==== INFORMATION GIVEN

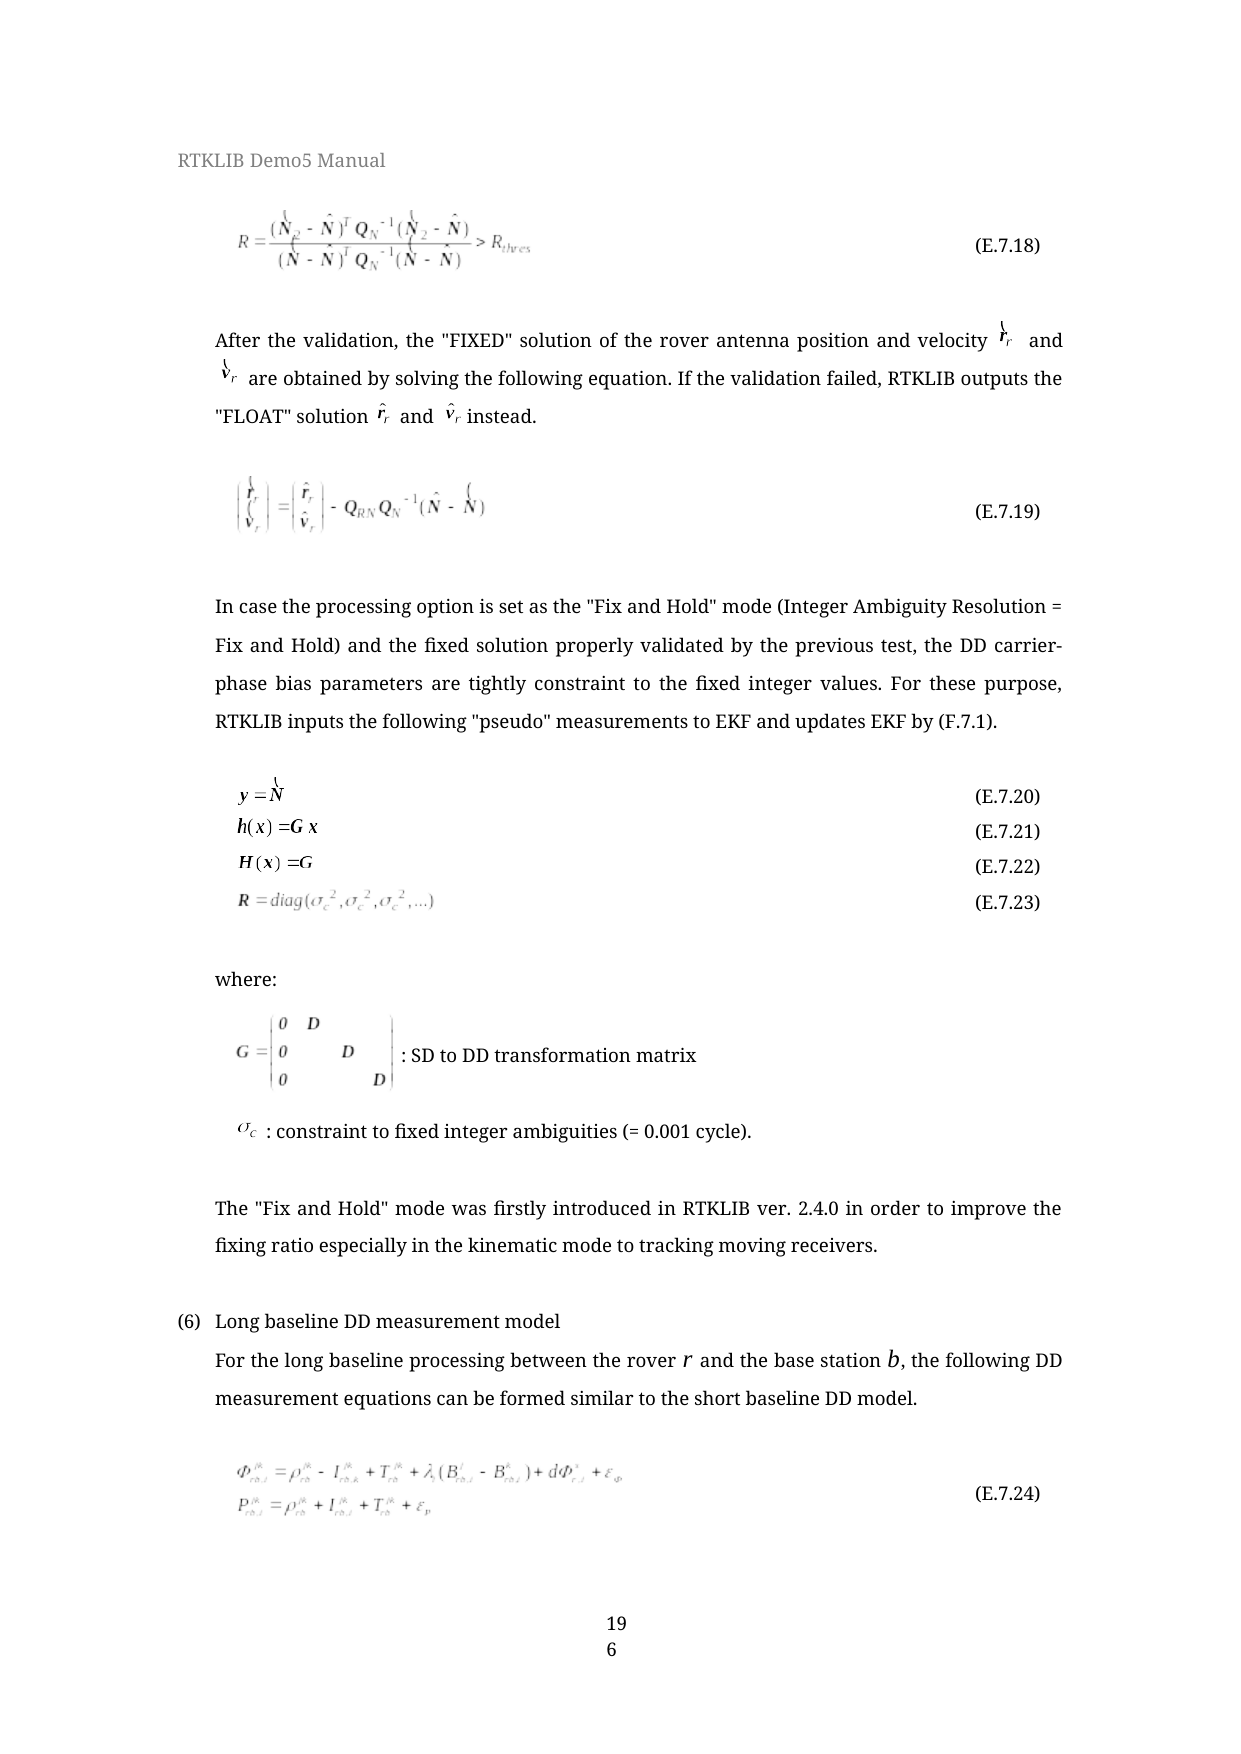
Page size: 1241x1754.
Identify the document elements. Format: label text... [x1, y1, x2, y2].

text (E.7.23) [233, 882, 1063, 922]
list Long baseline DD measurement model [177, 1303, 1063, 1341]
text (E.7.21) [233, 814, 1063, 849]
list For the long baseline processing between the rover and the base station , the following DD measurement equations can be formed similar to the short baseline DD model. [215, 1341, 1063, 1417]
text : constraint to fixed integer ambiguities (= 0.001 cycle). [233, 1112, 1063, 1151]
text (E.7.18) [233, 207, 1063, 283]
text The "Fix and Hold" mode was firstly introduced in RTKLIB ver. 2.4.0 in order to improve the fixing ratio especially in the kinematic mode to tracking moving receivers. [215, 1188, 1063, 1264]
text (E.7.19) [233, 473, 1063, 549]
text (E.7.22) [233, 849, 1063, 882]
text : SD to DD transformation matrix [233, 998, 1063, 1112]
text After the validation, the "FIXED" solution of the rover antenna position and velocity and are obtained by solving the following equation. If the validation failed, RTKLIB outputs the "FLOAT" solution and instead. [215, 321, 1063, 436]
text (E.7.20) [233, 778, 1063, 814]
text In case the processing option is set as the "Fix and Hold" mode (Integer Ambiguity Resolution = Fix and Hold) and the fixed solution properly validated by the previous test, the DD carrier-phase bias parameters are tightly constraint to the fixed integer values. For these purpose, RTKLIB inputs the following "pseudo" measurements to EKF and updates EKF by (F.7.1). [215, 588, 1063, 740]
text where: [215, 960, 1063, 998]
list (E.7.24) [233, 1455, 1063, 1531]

========
==== INFORMATION GIVEN

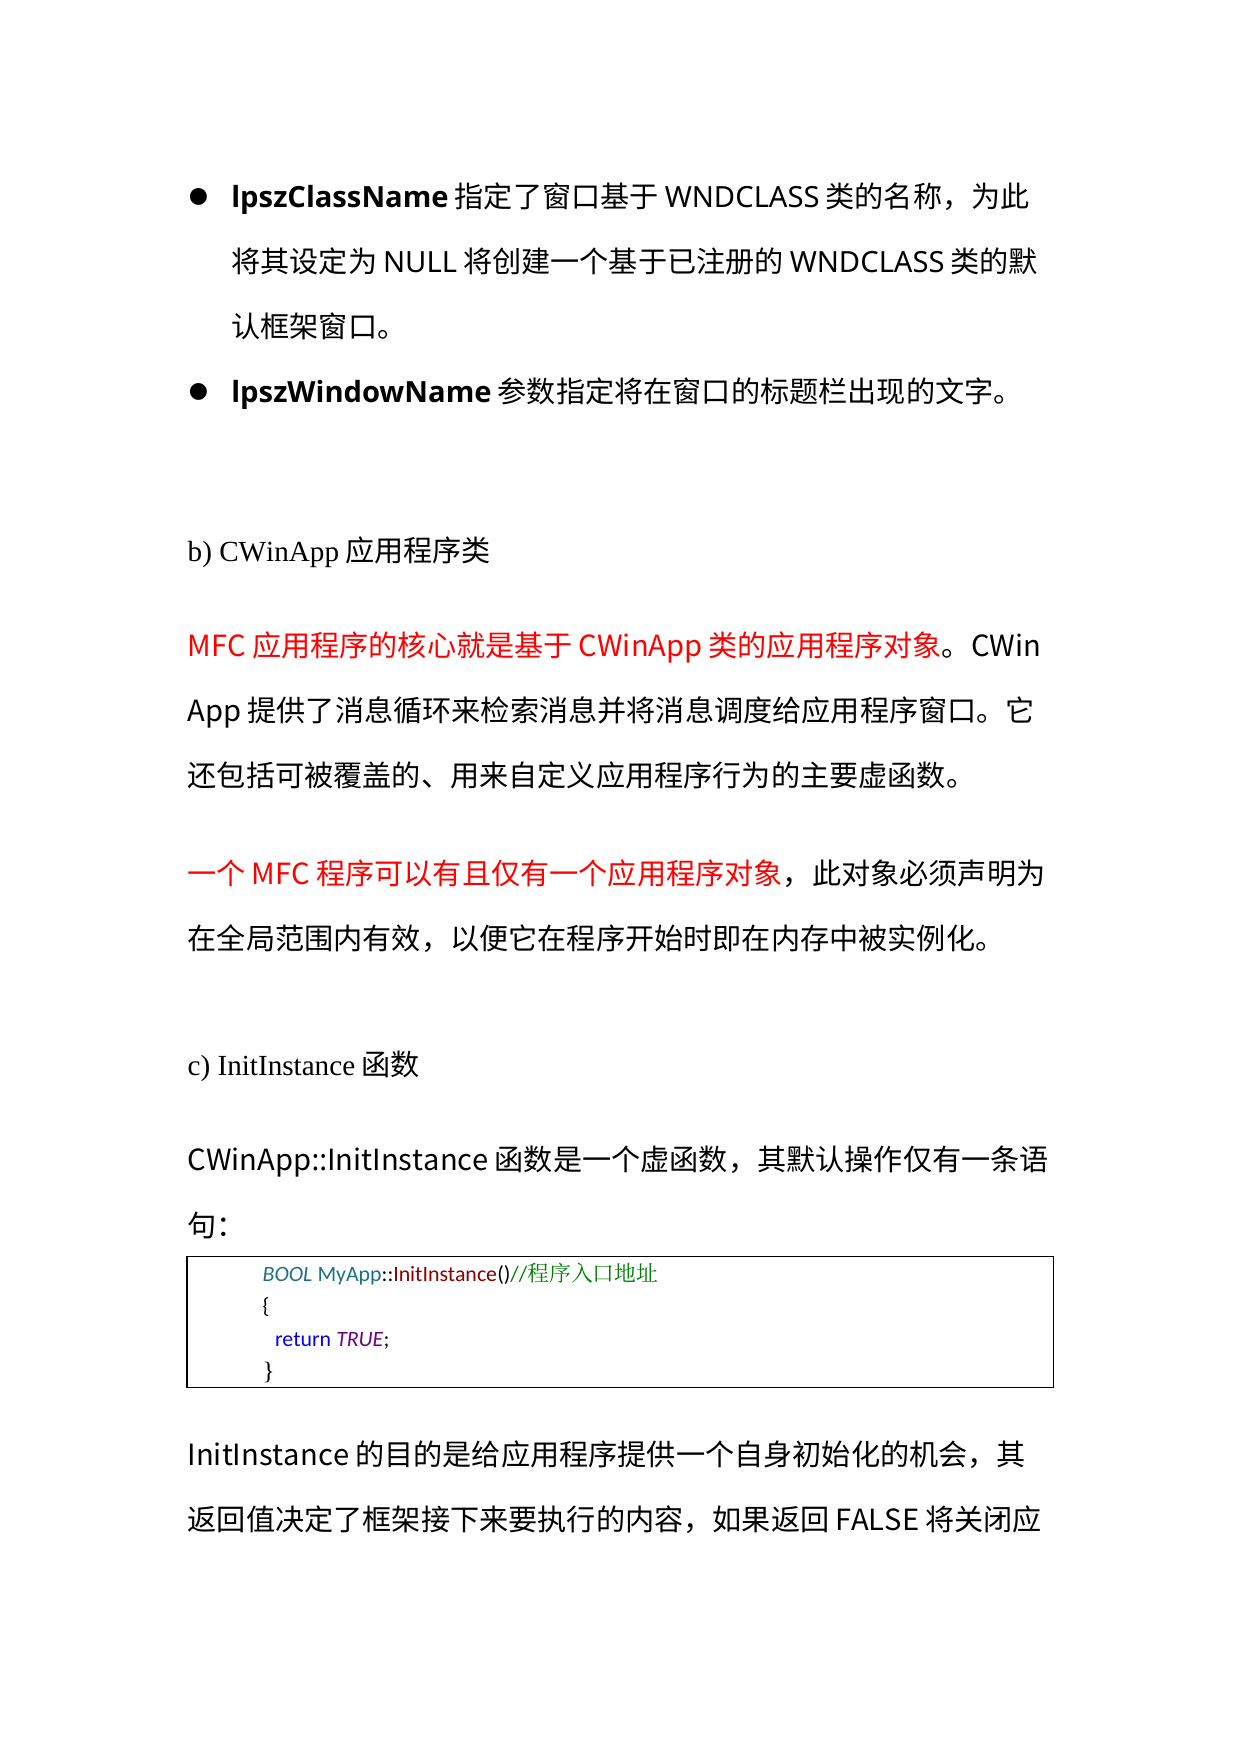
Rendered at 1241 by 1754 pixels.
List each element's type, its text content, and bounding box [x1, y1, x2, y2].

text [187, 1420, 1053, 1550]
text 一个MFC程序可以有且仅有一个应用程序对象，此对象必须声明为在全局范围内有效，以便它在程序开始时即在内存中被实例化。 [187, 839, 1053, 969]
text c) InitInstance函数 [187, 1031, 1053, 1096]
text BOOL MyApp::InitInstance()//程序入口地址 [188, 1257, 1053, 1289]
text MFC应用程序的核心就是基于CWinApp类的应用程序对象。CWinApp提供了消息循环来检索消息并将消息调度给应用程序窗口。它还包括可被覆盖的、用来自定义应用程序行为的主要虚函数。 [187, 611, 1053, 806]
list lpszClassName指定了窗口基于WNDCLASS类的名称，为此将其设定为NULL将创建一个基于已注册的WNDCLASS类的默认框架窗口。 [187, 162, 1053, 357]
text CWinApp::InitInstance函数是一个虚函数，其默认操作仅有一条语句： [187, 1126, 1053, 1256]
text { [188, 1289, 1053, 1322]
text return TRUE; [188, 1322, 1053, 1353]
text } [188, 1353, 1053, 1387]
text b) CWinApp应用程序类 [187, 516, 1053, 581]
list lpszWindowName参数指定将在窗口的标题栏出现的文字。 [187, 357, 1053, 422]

========

Set down, exactly as they stand above, the lines starting with the line with "Rendered at 1241 by 1754 pixels." and going on through the line with "List each element's", and no others.

Rendered at 1241 by 1754 pixels.
List each element's type, its text content, and bounding box [x1, y1, x2, y2].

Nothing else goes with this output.